ACTIVITY =
Reproduce every one of the records below verbatim, keeping each character, line break, and symbol unchanged.
═══ INFORMATION
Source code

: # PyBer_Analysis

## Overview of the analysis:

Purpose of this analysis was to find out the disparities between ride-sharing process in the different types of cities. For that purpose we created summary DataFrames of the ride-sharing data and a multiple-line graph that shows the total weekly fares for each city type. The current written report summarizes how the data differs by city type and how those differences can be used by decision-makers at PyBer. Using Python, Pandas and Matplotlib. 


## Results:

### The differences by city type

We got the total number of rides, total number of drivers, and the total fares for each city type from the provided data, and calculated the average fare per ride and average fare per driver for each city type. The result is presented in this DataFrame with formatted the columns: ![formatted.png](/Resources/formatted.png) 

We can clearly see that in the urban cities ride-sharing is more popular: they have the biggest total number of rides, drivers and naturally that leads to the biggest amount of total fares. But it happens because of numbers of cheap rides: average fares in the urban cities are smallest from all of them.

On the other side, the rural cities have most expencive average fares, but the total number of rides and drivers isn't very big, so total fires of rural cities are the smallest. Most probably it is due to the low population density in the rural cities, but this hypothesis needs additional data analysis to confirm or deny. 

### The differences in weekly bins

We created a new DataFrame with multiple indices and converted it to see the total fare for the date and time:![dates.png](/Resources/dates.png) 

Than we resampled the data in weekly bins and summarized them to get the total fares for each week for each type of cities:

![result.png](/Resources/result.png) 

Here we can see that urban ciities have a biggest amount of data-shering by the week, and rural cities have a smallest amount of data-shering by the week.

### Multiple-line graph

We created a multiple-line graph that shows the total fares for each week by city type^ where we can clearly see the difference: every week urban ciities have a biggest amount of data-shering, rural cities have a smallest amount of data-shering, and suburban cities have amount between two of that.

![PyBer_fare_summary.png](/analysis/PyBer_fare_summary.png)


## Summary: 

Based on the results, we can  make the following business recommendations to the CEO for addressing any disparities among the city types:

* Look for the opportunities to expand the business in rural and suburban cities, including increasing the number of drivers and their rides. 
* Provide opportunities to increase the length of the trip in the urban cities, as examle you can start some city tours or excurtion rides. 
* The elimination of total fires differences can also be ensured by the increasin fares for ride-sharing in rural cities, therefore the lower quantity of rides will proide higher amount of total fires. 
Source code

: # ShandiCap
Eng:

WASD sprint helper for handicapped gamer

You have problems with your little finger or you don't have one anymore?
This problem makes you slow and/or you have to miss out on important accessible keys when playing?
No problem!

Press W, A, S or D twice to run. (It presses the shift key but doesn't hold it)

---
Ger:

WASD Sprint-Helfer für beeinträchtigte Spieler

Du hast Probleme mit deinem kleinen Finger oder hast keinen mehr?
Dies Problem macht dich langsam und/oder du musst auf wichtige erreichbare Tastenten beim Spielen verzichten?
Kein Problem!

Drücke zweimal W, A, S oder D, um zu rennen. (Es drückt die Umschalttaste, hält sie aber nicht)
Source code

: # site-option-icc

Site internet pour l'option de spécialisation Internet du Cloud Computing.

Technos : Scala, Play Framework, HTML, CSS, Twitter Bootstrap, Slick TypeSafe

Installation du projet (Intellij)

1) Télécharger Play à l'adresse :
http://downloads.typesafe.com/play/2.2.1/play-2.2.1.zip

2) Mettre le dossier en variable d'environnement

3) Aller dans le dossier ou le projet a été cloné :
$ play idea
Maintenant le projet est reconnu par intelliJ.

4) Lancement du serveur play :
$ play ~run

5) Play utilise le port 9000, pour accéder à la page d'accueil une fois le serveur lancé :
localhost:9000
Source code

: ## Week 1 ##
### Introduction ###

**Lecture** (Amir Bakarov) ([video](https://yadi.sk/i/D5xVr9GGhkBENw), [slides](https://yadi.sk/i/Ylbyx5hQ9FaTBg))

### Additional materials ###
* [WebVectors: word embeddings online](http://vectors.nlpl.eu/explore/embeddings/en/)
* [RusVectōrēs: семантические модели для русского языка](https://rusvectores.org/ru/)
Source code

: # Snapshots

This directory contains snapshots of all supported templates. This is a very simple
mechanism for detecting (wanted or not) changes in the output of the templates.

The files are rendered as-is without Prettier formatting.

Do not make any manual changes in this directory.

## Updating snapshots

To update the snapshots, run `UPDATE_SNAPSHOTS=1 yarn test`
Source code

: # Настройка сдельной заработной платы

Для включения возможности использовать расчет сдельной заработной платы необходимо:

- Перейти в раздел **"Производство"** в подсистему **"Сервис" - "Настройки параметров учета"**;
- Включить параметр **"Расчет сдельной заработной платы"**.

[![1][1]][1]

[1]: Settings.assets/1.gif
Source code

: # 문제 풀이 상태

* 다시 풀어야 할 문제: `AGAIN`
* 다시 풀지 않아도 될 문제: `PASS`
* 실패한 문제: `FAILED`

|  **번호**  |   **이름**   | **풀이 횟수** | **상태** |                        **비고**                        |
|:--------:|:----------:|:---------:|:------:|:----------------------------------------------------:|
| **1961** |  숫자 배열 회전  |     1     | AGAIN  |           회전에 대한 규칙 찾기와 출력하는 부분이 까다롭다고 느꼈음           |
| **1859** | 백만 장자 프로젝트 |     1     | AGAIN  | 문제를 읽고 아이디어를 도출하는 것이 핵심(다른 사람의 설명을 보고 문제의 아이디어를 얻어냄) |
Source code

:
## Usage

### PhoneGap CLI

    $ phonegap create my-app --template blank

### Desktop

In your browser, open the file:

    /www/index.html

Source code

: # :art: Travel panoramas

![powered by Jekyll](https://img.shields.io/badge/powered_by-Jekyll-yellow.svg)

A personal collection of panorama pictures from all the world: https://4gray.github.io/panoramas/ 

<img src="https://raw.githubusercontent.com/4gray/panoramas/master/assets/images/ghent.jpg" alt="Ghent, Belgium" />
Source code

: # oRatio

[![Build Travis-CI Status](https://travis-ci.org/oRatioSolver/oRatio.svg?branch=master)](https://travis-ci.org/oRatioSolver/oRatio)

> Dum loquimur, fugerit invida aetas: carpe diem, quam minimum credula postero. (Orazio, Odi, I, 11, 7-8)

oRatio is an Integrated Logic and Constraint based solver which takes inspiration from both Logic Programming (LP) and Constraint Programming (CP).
══════
PROBLEM SOLUTION =
Source code

: # PyBer_Analysis

## Overview of the analysis:

Purpose of this analysis was to find out the disparities between ride-sharing process in the different types of cities. For that purpose we created summary DataFrames of the ride-sharing data and a multiple-line graph that shows the total weekly fares for each city type. The current written report summarizes how the data differs by city type and how those differences can be used by decision-makers at PyBer. Using Python, Pandas and Matplotlib. 


## Results:

### The differences by city type

We got the total number of rides, total number of drivers, and the total fares for each city type from the provided data, and calculated the average fare per ride and average fare per driver for each city type. The result is presented in this DataFrame with formatted the columns: ![formatted.png](/Resources/formatted.png) 

We can clearly see that in the urban cities ride-sharing is more popular: they have the biggest total number of rides, drivers and naturally that leads to the biggest amount of total fares. But it happens because of numbers of cheap rides: average fares in the urban cities are smallest from all of them.

On the other side, the rural cities have most expencive average fares, but the total number of rides and drivers isn't very big, so total fires of rural cities are the smallest. Most probably it is due to the low population density in the rural cities, but this hypothesis needs additional data analysis to confirm or deny. 

### The differences in weekly bins

We created a new DataFrame with multiple indices and converted it to see the total fare for the date and time:![dates.png](/Resources/dates.png) 

Than we resampled the data in weekly bins and summarized them to get the total fares for each week for each type of cities:

![result.png](/Resources/result.png) 

Here we can see that urban ciities have a biggest amount of data-shering by the week, and rural cities have a smallest amount of data-shering by the week.

### Multiple-line graph

We created a multiple-line graph that shows the total fares for each week by city type^ where we can clearly see the difference: every week urban ciities have a biggest amount of data-shering, rural cities have a smallest amount of data-shering, and suburban cities have amount between two of that.

![PyBer_fare_summary.png](/analysis/PyBer_fare_summary.png)


## Summary: 

Based on the results, we can  make the following business recommendations to the CEO for addressing any disparities among the city types:

* Look for the opportunities to expand the business in rural and suburban cities, including increasing the number of drivers and their rides. 
* Provide opportunities to increase the length of the trip in the urban cities, as examle you can start some city tours or excurtion rides. 
* The elimination of total fires differences can also be ensured by the increasin fares for ride-sharing in rural cities, therefore the lower quantity of rides will proide higher amount of total fires. 
Source code

: # ShandiCap
Eng:

WASD sprint helper for handicapped gamer

You have problems with your little finger or you don't have one anymore?
This problem makes you slow and/or you have to miss out on important accessible keys when playing?
No problem!

Press W, A, S or D twice to run. (It presses the shift key but doesn't hold it)

---
Ger:

WASD Sprint-Helfer für beeinträchtigte Spieler

Du hast Probleme mit deinem kleinen Finger oder hast keinen mehr?
Dies Problem macht dich langsam und/oder du musst auf wichtige erreichbare Tastenten beim Spielen verzichten?
Kein Problem!

Drücke zweimal W, A, S oder D, um zu rennen. (Es drückt die Umschalttaste, hält sie aber nicht)
Source code

: # site-option-icc

Site internet pour l'option de spécialisation Internet du Cloud Computing.

Technos : Scala, Play Framework, HTML, CSS, Twitter Bootstrap, Slick TypeSafe

Installation du projet (Intellij)

1) Télécharger Play à l'adresse :
http://downloads.typesafe.com/play/2.2.1/play-2.2.1.zip

2) Mettre le dossier en variable d'environnement

3) Aller dans le dossier ou le projet a été cloné :
$ play idea
Maintenant le projet est reconnu par intelliJ.

4) Lancement du serveur play :
$ play ~run

5) Play utilise le port 9000, pour accéder à la page d'accueil une fois le serveur lancé :
localhost:9000
Source code

: ## Week 1 ##
### Introduction ###

**Lecture** (Amir Bakarov) ([video](https://yadi.sk/i/D5xVr9GGhkBENw), [slides](https://yadi.sk/i/Ylbyx5hQ9FaTBg))

### Additional materials ###
* [WebVectors: word embeddings online](http://vectors.nlpl.eu/explore/embeddings/en/)
* [RusVectōrēs: семантические модели для русского языка](https://rusvectores.org/ru/)
Source code

: # Snapshots

This directory contains snapshots of all supported templates. This is a very simple
mechanism for detecting (wanted or not) changes in the output of the templates.

The files are rendered as-is without Prettier formatting.

Do not make any manual changes in this directory.

## Updating snapshots

To update the snapshots, run `UPDATE_SNAPSHOTS=1 yarn test`
Source code

: # Настройка сдельной заработной платы

Для включения возможности использовать расчет сдельной заработной платы необходимо:

- Перейти в раздел **"Производство"** в подсистему **"Сервис" - "Настройки параметров учета"**;
- Включить параметр **"Расчет сдельной заработной платы"**.

[![1][1]][1]

[1]: Settings.assets/1.gif
Source code

: # 문제 풀이 상태

* 다시 풀어야 할 문제: `AGAIN`
* 다시 풀지 않아도 될 문제: `PASS`
* 실패한 문제: `FAILED`

|  **번호**  |   **이름**   | **풀이 횟수** | **상태** |                        **비고**                        |
|:--------:|:----------:|:---------:|:------:|:----------------------------------------------------:|
| **1961** |  숫자 배열 회전  |     1     | AGAIN  |           회전에 대한 규칙 찾기와 출력하는 부분이 까다롭다고 느꼈음           |
| **1859** | 백만 장자 프로젝트 |     1     | AGAIN  | 문제를 읽고 아이디어를 도출하는 것이 핵심(다른 사람의 설명을 보고 문제의 아이디어를 얻어냄) |
Source code

:
## Usage

### PhoneGap CLI

    $ phonegap create my-app --template blank

### Desktop

In your browser, open the file:

    /www/index.html

Source code

: # :art: Travel panoramas

![powered by Jekyll](https://img.shields.io/badge/powered_by-Jekyll-yellow.svg)

A personal collection of panorama pictures from all the world: https://4gray.github.io/panoramas/ 

<img src="https://raw.githubusercontent.com/4gray/panoramas/master/assets/images/ghent.jpg" alt="Ghent, Belgium" />
Source code

: # oRatio

[![Build Travis-CI Status](https://travis-ci.org/oRatioSolver/oRatio.svg?branch=master)](https://travis-ci.org/oRatioSolver/oRatio)

> Dum loquimur, fugerit invida aetas: carpe diem, quam minimum credula postero. (Orazio, Odi, I, 11, 7-8)

oRatio is an Integrated Logic and Constraint based solver which takes inspiration from both Logic Programming (LP) and Constraint Programming (CP).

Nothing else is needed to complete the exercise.